» Instruction
Each record must be printed again exactly as given.

» Given records
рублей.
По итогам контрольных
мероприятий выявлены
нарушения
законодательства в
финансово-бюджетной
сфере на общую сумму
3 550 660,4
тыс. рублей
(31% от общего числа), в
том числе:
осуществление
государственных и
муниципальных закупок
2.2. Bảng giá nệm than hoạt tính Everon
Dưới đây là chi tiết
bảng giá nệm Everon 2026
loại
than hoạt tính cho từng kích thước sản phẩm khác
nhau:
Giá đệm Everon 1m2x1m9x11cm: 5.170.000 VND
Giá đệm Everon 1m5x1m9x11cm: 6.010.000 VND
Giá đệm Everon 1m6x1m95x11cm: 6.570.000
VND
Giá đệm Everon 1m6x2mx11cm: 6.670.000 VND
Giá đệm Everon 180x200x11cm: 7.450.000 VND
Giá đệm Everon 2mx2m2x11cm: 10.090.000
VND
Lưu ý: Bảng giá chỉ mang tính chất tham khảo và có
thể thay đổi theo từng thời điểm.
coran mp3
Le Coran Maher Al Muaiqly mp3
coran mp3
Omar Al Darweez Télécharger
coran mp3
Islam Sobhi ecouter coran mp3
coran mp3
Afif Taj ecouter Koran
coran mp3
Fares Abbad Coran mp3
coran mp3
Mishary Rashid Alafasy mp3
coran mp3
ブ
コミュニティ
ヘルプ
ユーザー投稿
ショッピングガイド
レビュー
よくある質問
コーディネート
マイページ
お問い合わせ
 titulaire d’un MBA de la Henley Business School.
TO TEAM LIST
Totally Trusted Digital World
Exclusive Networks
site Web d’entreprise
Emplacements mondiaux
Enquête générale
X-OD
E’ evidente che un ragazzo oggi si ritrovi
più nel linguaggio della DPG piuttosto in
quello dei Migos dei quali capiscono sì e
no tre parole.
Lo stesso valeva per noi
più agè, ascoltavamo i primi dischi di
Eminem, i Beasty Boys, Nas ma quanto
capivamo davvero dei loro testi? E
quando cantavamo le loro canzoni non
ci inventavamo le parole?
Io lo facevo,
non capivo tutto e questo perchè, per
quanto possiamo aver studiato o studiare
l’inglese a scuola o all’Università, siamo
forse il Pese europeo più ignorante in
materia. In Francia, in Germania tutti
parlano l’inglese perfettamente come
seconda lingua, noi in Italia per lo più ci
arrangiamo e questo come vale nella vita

» Completed task
рублей.
По итогам контрольных
мероприятий выявлены
нарушения
законодательства в
финансово-бюджетной
сфере на общую сумму
3 550 660,4
тыс. рублей
(31% от общего числа), в
том числе:
осуществление
государственных и
муниципальных закупок
2.2. Bảng giá nệm than hoạt tính Everon
Dưới đây là chi tiết
bảng giá nệm Everon 2026
loại
than hoạt tính cho từng kích thước sản phẩm khác
nhau:
Giá đệm Everon 1m2x1m9x11cm: 5.170.000 VND
Giá đệm Everon 1m5x1m9x11cm: 6.010.000 VND
Giá đệm Everon 1m6x1m95x11cm: 6.570.000
VND
Giá đệm Everon 1m6x2mx11cm: 6.670.000 VND
Giá đệm Everon 180x200x11cm: 7.450.000 VND
Giá đệm Everon 2mx2m2x11cm: 10.090.000
VND
Lưu ý: Bảng giá chỉ mang tính chất tham khảo và có
thể thay đổi theo từng thời điểm.
coran mp3
Le Coran Maher Al Muaiqly mp3
coran mp3
Omar Al Darweez Télécharger
coran mp3
Islam Sobhi ecouter coran mp3
coran mp3
Afif Taj ecouter Koran
coran mp3
Fares Abbad Coran mp3
coran mp3
Mishary Rashid Alafasy mp3
coran mp3
ブ
コミュニティ
ヘルプ
ユーザー投稿
ショッピングガイド
レビュー
よくある質問
コーディネート
マイページ
お問い合わせ
 titulaire d’un MBA de la Henley Business School.
TO TEAM LIST
Totally Trusted Digital World
Exclusive Networks
site Web d’entreprise
Emplacements mondiaux
Enquête générale
X-OD
E’ evidente che un ragazzo oggi si ritrovi
più nel linguaggio della DPG piuttosto in
quello dei Migos dei quali capiscono sì e
no tre parole.
Lo stesso valeva per noi
più agè, ascoltavamo i primi dischi di
Eminem, i Beasty Boys, Nas ma quanto
capivamo davvero dei loro testi? E
quando cantavamo le loro canzoni non
ci inventavamo le parole?
Io lo facevo,
non capivo tutto e questo perchè, per
quanto possiamo aver studiato o studiare
l’inglese a scuola o all’Università, siamo
forse il Pese europeo più ignorante in
materia. In Francia, in Germania tutti
parlano l’inglese perfettamente come
seconda lingua, noi in Italia per lo più ci
arrangiamo e questo come vale nella vita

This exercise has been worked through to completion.